The same could be said about heart attacks.

Then the nuke comes along and our world becomes changed without us even realising.

So did sugar water. What did WW2 mean? G.I.s all over the world. And what followed the G.I.s?

"See that every man in uniform gets a bottle of Coca Cola for 5 cents wherever he is and whatever the cost to the company"
.
.
.
In 1939 Coca Cola only had 5 overseas bottling plants. By 1945, they had 64.

drop2zero:
I haven't played World at War yet, so someone clear this up for me: Does World at War show the terrible things that the Nazis did to the Jewish people? If it doesn't, then the game doesn't give a complete historically accurate picture of the Nazis. Therefore, how could this Rabbi be cured of his fear if all he faced was a watered down, inaccurate depiction of his true fear?

Um... We didn't find about what the Nazis did to the Jews 'til after most of the fighting stopped. So if it was shown in a WWII video game, it would be historically inaccurate.

This Rabi is made of win.

I hope he sticks to the single player campaign, because in the multiplayer mode you sometimes play as the Nazis. Not sure what that would do for his healing process.

zoozilla:
That's kind of silly.

Now we're gonna start seeing psychologists use video games to help "troubled" individuals.

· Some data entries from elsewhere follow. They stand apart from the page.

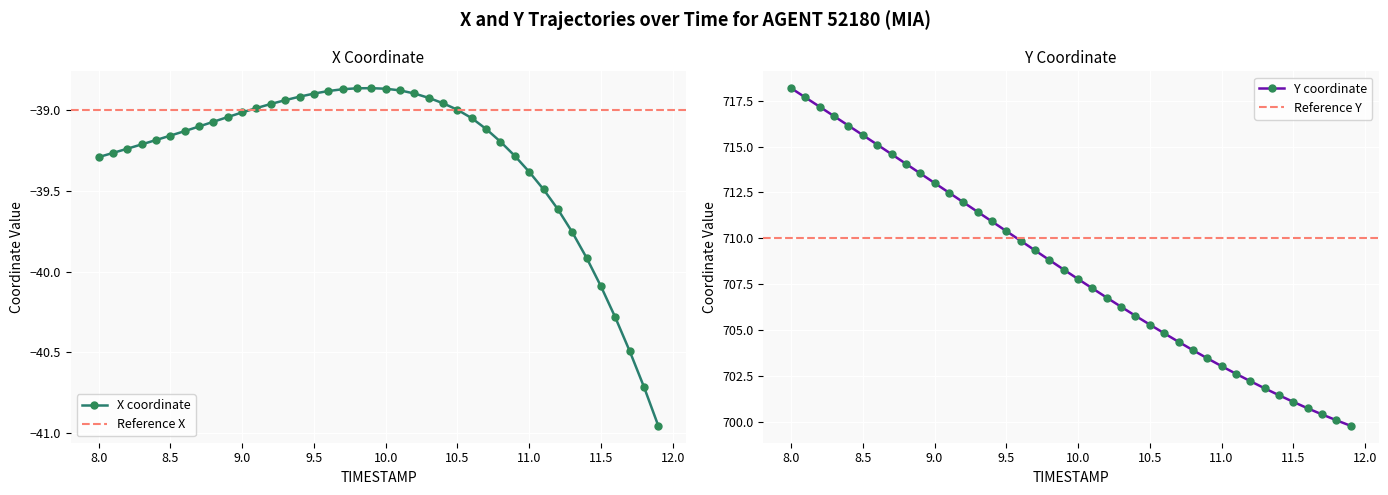

Reading right to left, list all the values displayed in this chart.

X: 11.9=-41.0	11.8=-40.7	11.7=-40.5	11.6=-40.3	11.5=-40.1	11.4=-39.9	11.3=-39.8	11.2=-39.6	11.1=-39.5	11.0=-39.4	10.9=-39.3	10.8=-39.2	10.7=-39.1	10.6=-39.0	10.5=-39.0	10.4=-39.0	10.3=-38.9	10.2=-38.9	10.1=-38.9	10.0=-38.9	9.9=-38.9	9.8=-38.9	9.7=-38.9	9.6=-38.9	9.5=-38.9	9.4=-38.9	9.3=-38.9	9.2=-39.0	9.1=-39.0	9.0=-39.0	8.9=-39.0	8.8=-39.1	8.7=-39.1	8.6=-39.1	8.5=-39.2	8.4=-39.2	8.3=-39.2	8.2=-39.2	8.1=-39.3	8.0=-39.3
Y: 11.9=699.8	11.8=700.1	11.7=700.4	11.6=700.7	11.5=701.1	11.4=701.4	11.3=701.8	11.2=702.2	11.1=702.6	11.0=703.0	10.9=703.5	10.8=703.9	10.7=704.4	10.6=704.8	10.5=705.3	10.4=705.8	10.3=706.3	10.2=706.8	10.1=707.3	10.0=707.8	9.9=708.3	9.8=708.8	9.7=709.3	9.6=709.9	9.5=710.4	9.4=710.9	9.3=711.4	9.2=712.0	9.1=712.5	9.0=713.0	8.9=713.5	8.8=714.1	8.7=714.6	8.6=715.1	8.5=715.6	8.4=716.1	8.3=716.7	8.2=717.2	8.1=717.7	8.0=718.2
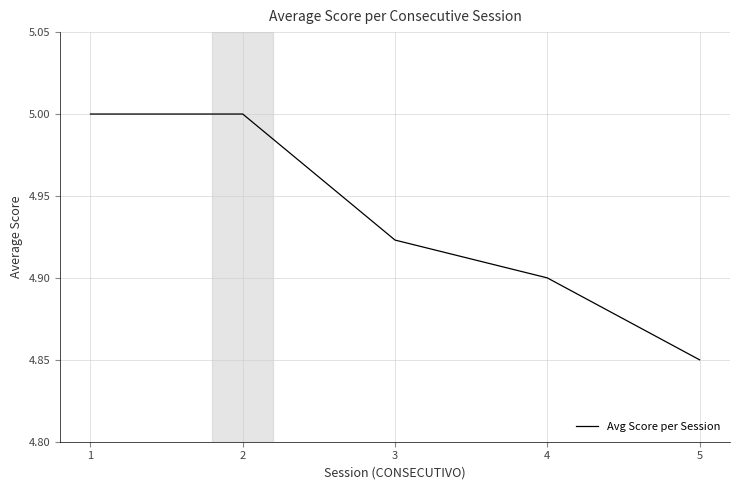

What is the sum of all values?

24.7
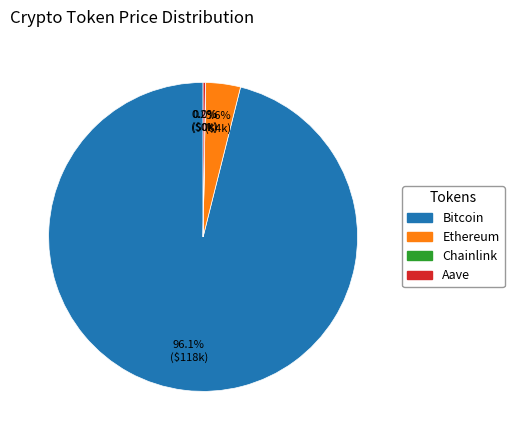

Between Bitcoin and Ethereum, which is larger?

Bitcoin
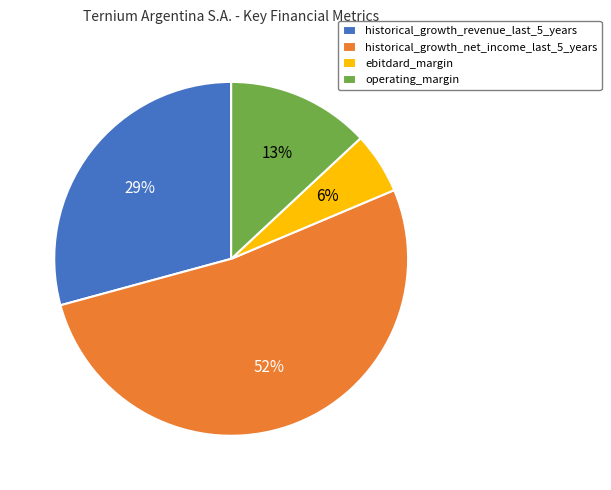

The historical_growth_net_income_last_5_years slice represents 47% of the pie. True or false?

False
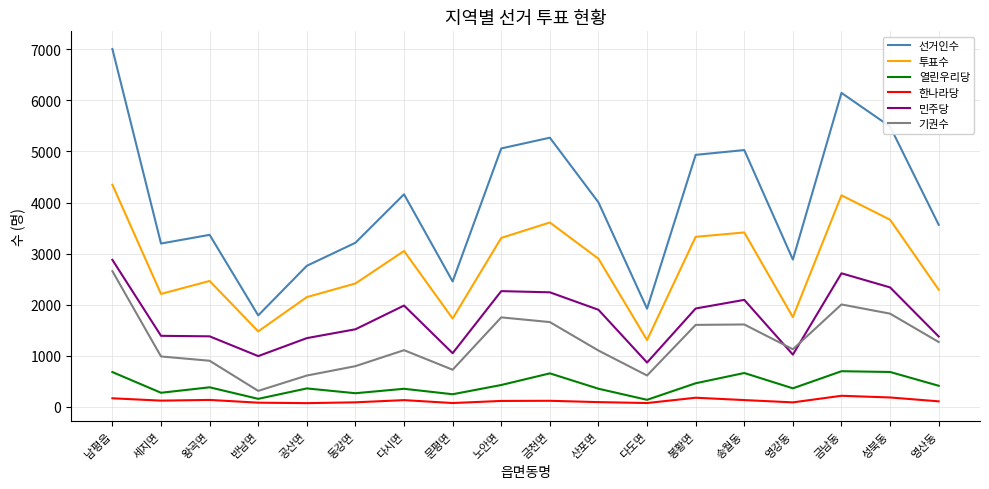

Is it true that 투표수 equals 3329 at 봉황면?

True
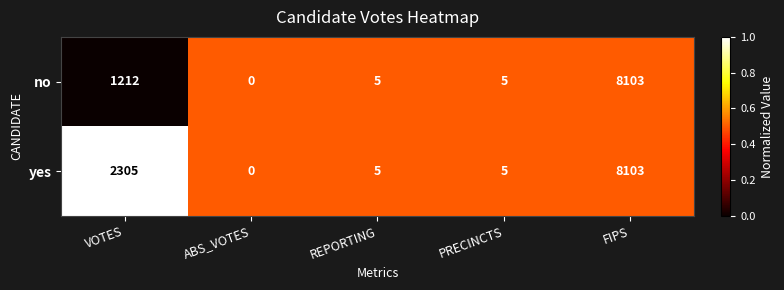

Is it true that yes equals 7 at PRECINCTS?

False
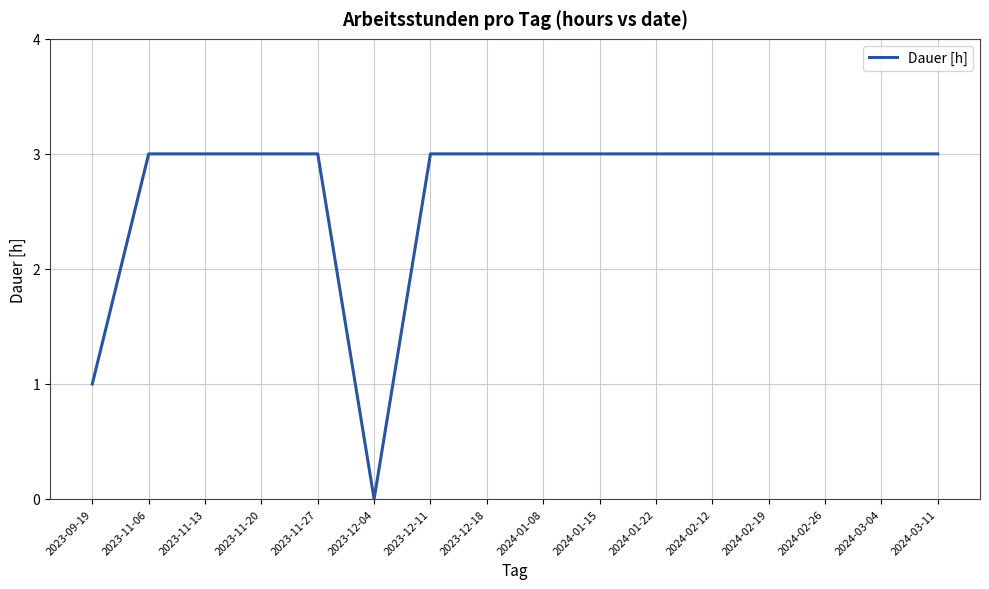

What position from the right is 2024-02-26?

3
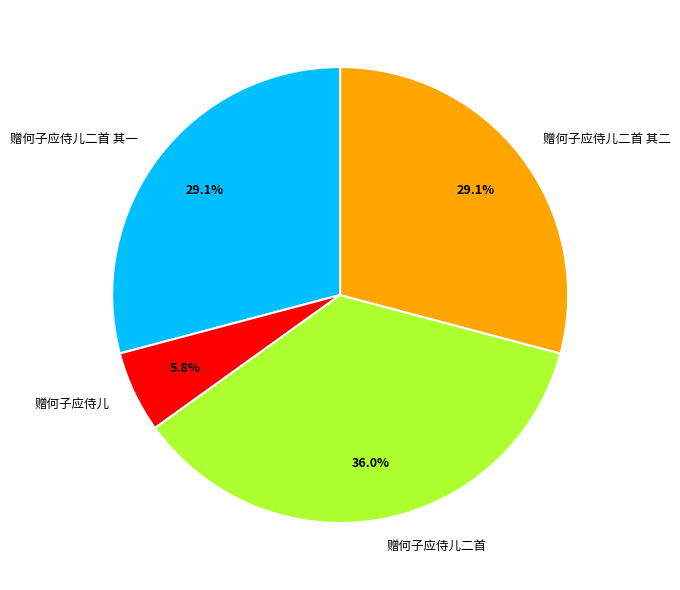

Which slice is the largest?

赠何子应侍儿二首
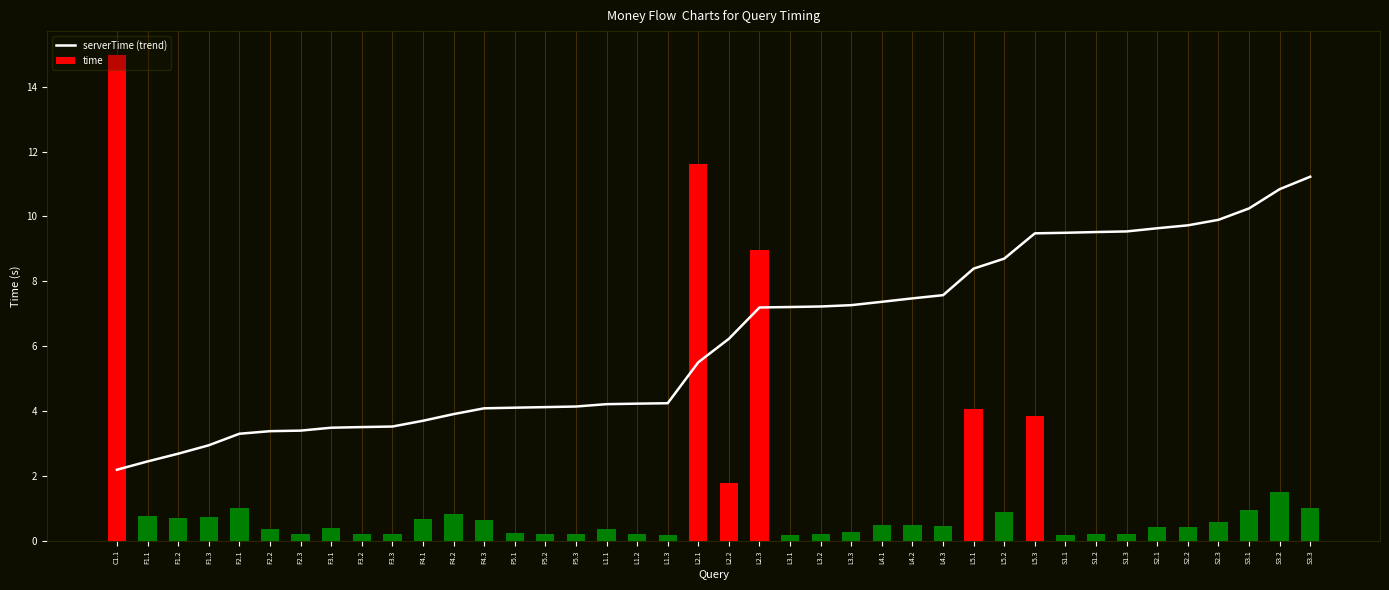

What is the approximate value of serverTime (trend) at S1.1?

9.5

What do you mean? This has been done for years now, and quite successfully so. Therapists have been using video games to help curing phobias like arachnophobia or claustrophobia by using modded games that place their patients in the middle of their most feared situations. Not exclusively though, it's usually meant as a means to prepare them to the real situation. Seems to help though.

...and the world today think video games destroy our youth and dim our brains, proven wrong! XD

Mario cured my fear of Turtles.

Wow. Just the title of this article wins absurdity points.

Gears of War cured me of my fear of Barry Bonds.

Actually most games use the proper title of Axis forces/power rather than Nazi's who were a minority and mostly outside of the german military

Wait wait wait, am I reading this right?

A rabbi plays games?

What synagogue does he go to, I must play against him!

drop2zero:
I haven't played World at War yet, so someone clear this up for me: Does World at War show the terrible things that the Nazis did to the Jewish people? If it doesn't, then the game doesn't give a complete historically accurate picture of the Nazis. Therefore, how could this Rabbi be cured of his fear if all he faced was a watered down, inaccurate depiction of his true fear?

It's shows violent, gritty, real life imagery of executions and death.
I think it carries actual moral weight as a game.